20 years from now will be addicted to foreign CNG.
altimadude00 says:
05:02 PM, 01/11/08
CNG is not a precious resource. Just stand outside a Taco Bell and you'd get plenty of compressed natural gas.
However, with all sincerity, school and city busses have been running with CNG for years. It is not a waste of resources. Bravo to Edmunds on hopping in this niche green market.
rick8365 says:
05:22 PM, 01/11/08
Good stuff
I'd also like to see home fueling units for diesels that would run on veggie oil. Like a home heating oil delivery, a truck would pull up in front of your house and fill your storage tank - then you fill your car. I know it's not that easy - straight veg oil etc. but I like the concept.
(of course the delivery truck would either be running on veg oil or CNG)
chevy598 says:
06:13 PM, 01/11/08
I just read an extremely boring article about NG reserves. The earth has 6000 trillion cubic feet of proven reserves. In 2006 worldwide usage was 100 tcf, by 2030 worldwide usage will be 190 tcf per year. At 190 that’s only 31 years worth of NG!!!!
The big kicker is 2000tcf of those reserves are too small for gas companies to invest in. The first fossil fuel the human race is going to run out of is NG.

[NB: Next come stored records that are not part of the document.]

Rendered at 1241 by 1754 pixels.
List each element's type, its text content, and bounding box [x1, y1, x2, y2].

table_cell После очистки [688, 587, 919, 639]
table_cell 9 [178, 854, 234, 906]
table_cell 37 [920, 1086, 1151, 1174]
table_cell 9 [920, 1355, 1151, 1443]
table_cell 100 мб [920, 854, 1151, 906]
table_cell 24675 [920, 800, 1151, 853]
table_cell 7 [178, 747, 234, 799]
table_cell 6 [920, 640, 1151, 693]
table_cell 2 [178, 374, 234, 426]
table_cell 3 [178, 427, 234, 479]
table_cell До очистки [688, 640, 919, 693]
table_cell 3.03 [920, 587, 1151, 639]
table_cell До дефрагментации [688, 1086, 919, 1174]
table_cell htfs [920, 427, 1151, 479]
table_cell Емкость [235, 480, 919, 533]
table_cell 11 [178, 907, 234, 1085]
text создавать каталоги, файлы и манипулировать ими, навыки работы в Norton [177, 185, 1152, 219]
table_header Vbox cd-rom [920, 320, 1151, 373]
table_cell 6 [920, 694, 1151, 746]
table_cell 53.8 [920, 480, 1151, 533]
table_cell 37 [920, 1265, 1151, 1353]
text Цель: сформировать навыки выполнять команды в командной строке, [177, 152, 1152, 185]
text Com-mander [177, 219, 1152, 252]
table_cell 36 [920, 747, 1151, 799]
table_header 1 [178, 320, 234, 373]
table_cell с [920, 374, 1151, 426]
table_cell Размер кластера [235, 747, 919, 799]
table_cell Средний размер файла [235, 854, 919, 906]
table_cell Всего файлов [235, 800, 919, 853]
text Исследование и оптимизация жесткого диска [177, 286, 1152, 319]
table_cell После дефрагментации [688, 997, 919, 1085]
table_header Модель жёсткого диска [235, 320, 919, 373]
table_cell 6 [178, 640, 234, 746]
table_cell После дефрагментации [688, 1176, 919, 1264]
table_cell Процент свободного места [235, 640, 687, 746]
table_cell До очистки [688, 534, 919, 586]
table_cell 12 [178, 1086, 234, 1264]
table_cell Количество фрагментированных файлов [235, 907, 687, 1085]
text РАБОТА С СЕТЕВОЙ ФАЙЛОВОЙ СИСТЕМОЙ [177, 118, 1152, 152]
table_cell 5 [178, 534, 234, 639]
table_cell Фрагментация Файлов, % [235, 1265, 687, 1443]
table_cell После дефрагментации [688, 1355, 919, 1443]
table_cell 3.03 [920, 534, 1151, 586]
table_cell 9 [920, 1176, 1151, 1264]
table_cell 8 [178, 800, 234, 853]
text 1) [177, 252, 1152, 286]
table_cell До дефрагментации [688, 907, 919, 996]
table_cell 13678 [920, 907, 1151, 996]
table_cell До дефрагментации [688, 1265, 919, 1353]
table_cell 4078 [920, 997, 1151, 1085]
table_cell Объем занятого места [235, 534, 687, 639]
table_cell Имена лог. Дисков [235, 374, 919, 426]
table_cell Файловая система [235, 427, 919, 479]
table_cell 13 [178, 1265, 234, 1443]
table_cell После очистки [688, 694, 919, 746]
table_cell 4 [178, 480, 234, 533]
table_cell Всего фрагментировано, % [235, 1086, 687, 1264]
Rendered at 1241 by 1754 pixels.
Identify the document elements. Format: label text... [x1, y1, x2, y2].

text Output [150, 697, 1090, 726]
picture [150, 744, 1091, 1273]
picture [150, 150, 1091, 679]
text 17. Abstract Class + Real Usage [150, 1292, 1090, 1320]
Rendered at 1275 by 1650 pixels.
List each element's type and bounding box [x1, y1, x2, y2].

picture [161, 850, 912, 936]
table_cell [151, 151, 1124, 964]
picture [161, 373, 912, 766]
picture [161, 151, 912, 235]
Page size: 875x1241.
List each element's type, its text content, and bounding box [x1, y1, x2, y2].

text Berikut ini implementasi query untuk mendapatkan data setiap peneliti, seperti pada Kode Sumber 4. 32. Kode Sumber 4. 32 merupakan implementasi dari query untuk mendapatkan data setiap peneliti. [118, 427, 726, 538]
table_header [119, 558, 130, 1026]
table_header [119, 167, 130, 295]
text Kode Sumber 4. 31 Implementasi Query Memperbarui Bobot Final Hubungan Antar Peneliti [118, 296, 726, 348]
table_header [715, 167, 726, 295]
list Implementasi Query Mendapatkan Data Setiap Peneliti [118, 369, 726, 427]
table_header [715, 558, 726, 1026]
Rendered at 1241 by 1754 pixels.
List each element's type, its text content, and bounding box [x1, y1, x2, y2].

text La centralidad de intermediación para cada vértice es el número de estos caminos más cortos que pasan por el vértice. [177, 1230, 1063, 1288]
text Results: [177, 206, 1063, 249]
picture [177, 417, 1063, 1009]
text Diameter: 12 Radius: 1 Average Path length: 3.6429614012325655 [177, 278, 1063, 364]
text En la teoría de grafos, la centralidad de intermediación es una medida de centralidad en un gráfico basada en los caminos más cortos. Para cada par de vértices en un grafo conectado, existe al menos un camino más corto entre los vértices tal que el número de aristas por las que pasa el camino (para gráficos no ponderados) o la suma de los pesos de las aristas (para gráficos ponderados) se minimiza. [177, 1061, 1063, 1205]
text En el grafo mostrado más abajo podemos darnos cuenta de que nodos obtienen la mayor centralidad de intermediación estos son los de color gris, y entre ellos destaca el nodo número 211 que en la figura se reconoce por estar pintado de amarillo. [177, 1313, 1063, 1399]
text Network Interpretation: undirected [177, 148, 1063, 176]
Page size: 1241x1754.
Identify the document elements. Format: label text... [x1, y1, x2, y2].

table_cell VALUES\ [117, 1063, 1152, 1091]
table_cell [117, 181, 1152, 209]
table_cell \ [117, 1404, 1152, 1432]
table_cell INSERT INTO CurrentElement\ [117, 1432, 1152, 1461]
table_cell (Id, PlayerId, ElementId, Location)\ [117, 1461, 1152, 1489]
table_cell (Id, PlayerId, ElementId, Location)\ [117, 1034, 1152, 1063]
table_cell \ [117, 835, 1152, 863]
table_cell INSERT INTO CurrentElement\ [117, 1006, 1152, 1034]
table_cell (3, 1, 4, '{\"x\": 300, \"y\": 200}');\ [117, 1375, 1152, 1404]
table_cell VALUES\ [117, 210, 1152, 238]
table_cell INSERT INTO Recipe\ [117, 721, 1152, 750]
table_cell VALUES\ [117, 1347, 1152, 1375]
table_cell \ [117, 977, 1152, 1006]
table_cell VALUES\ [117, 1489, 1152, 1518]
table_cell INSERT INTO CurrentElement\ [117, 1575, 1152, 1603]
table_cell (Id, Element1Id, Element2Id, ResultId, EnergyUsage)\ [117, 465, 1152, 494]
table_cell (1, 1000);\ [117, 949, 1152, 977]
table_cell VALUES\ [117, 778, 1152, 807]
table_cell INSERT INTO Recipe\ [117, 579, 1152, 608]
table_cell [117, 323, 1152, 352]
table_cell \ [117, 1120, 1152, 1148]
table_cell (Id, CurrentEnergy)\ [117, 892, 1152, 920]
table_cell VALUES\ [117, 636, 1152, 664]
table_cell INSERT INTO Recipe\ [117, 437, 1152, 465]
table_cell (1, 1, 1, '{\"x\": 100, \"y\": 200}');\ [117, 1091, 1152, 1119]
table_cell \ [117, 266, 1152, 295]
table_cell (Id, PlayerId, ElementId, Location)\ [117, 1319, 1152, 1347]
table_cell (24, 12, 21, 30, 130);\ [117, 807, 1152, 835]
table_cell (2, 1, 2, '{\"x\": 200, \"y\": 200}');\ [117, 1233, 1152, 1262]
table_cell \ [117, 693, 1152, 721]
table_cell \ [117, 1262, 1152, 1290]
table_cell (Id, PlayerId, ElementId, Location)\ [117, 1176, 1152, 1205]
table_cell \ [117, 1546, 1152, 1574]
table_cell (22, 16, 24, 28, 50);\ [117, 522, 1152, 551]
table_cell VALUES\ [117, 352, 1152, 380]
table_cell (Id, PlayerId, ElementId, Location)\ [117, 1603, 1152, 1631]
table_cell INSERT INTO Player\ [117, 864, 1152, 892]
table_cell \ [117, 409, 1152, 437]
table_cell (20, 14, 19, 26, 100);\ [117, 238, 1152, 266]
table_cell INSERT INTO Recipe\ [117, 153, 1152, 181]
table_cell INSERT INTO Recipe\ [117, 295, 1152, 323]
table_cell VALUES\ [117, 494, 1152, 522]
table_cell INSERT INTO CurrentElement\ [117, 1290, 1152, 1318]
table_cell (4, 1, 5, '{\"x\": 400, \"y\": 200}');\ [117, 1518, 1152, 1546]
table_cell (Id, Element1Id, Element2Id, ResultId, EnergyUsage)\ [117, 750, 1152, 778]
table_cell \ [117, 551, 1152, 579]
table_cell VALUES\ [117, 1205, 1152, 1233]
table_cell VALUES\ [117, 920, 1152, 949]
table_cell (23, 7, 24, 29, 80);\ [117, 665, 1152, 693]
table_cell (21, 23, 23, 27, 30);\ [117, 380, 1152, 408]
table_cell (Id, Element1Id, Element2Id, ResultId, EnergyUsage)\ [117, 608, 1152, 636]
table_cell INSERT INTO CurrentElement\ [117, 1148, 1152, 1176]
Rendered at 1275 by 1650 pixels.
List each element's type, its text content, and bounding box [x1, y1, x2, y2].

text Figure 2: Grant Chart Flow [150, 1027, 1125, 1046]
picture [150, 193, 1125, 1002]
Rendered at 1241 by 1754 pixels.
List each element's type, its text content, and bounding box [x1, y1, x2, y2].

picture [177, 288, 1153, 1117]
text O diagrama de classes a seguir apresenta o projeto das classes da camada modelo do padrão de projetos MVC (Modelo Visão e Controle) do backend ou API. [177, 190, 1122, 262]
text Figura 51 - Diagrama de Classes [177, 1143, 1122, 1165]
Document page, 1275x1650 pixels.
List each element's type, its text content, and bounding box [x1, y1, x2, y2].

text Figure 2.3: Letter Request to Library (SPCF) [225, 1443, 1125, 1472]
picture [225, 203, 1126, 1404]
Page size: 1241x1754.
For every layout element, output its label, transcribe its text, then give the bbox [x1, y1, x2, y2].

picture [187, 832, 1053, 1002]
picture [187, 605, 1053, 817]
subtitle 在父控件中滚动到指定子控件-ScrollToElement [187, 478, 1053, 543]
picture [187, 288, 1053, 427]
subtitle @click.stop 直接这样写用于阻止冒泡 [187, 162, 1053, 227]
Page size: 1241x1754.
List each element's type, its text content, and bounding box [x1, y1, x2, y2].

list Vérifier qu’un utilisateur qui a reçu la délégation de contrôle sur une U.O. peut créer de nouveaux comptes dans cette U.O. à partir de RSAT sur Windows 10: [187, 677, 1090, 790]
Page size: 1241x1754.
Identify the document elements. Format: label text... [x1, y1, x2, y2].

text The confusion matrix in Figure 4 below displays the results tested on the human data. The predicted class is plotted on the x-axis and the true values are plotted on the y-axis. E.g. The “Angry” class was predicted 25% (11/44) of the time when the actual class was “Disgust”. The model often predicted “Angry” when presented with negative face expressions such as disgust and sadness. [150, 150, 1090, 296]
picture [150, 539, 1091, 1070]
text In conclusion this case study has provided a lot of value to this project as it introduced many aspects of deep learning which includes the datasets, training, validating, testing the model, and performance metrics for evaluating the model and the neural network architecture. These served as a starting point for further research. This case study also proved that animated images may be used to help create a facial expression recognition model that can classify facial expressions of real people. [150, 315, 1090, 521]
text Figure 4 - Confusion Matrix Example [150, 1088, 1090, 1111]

I’ll find the link and post it when I get home.
chevy598 says:
06:40 PM, 01/11/08
Every year more buses/delivery vehicles are converted to CNG, and every year it costs more to heat our homes. We are already pushing the supply chain to the max in the winter.
mohaji says:
11:10 PM, 01/12/08
chevy598,
re: natural gas/home heating cost worry.
think of it this way. if natural gas cost more, more gas companies will enter market, and more will be produced thus offsetting price increase. :)
and last time I heard, canada has some bi*ching amount of natural gas hidden in snows up north, so don't worry about running out of natural gas before oil does.
stephen987 says:
01:19 AM, 01/13/08
CNG is a nice diversion, but except for fleet uses where the private refueling system is actually cost-effective, it's never going to be as good a choice as biodiesel.
bepperb says:
12:40 PM, 01/16/08
NG is often off-gassed or purposely left underground by oil companies, it's hardly a scarce resource. Also, proven reserves and actual reserves are not the same thing, and as supply decreases more exploration will likely yield more reserves of the gas.
My main gripe is with the fuelmaker corp. Can they make this any more difficult? Frigidaire didn't make my plumber fax them paperwork before I could have a NG stove in my kitchen. And the cost is too high. As great an idea as this is, it won't catch on due to these drawbacks. Still, I look forward to reading more. I would be all over a used NG civic with Phill combo.
Don't NG cars get carpool lane access in CA? I would think that is a huge unmentioned benifit.
winky1 says:
03:07 PM, 02/22/08
I bought my GX in late 2004. Shortly afterwards, I was in frequest contact with Fuelmaker to try to get the Phill. Just before the release, Fuelmaker kept saying the expected cost would be between $1,500 and $2,000. As soon as the government got involved with its handouts, the price of the Phill goes up to $4,000. Imagine that, the difference in price was the amount the goverment was subsidizing...And to make matters worse, by the time I got around to trying to order it, I had to complete the SOCAL Gas form, so they could check the quality of my gas. According to SOCAL Gas, the quality of my gas doesn't meet the standards of the AQMD, so I cannot even get the Phill. Don't you just love it when the govenment takes care of us!